L'ambassadeur russe à l'ONU, Vassily Nebenzia, a qualifié jeudi d'"inadmissibles" et de "criminels" des raids de la coalition dirigée par les Etats-Unis en Syrie qui ont fait plus de 100 morts dans la province de Deir Ezzor. Le ministre américain de la Défense avance pour sa part qu'il s'agissait d'autodéfense.

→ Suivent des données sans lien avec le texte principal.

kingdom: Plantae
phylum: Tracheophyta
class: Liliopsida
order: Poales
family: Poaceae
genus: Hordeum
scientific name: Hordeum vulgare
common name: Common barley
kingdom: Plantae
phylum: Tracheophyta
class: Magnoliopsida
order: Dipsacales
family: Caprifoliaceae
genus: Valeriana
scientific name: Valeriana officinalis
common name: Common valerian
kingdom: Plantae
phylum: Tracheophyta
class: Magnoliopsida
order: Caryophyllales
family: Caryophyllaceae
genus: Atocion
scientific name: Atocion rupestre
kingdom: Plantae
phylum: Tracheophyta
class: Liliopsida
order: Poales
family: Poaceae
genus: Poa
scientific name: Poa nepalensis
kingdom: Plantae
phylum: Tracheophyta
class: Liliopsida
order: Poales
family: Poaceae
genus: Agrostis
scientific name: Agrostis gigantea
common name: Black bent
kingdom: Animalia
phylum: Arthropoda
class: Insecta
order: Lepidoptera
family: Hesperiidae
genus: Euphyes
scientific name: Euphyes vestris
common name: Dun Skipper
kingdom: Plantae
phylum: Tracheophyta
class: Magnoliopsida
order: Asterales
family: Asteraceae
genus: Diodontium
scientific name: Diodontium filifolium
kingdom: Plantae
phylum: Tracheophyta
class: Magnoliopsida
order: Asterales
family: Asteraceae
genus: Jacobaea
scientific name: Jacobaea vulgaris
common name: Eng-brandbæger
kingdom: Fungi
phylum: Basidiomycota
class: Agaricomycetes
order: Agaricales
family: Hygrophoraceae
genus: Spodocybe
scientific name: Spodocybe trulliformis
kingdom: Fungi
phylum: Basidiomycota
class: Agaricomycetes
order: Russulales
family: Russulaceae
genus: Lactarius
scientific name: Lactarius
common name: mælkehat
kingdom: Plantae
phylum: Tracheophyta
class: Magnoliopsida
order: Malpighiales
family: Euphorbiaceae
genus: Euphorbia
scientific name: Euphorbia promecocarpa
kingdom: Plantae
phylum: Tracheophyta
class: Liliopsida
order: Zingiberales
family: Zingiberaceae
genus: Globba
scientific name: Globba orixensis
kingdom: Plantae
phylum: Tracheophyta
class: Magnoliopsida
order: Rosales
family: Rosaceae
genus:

Le diplomate russe a indiqué avoir émis une protestation à ce sujet dans la matinée lors d'une réunion à huis clos du Conseil de sécurité consacrée à la situation humanitaire en Syrie. "C'était inadmissible quelles que soient les raisons avancées", a déclaré à des journalistes Vassily Nebenzia. Il a ajouté avoir dit aux Américains qu'ils étaient en Syrie illégalement. Ils n'y ont pas été invités", a-t-il ajouté.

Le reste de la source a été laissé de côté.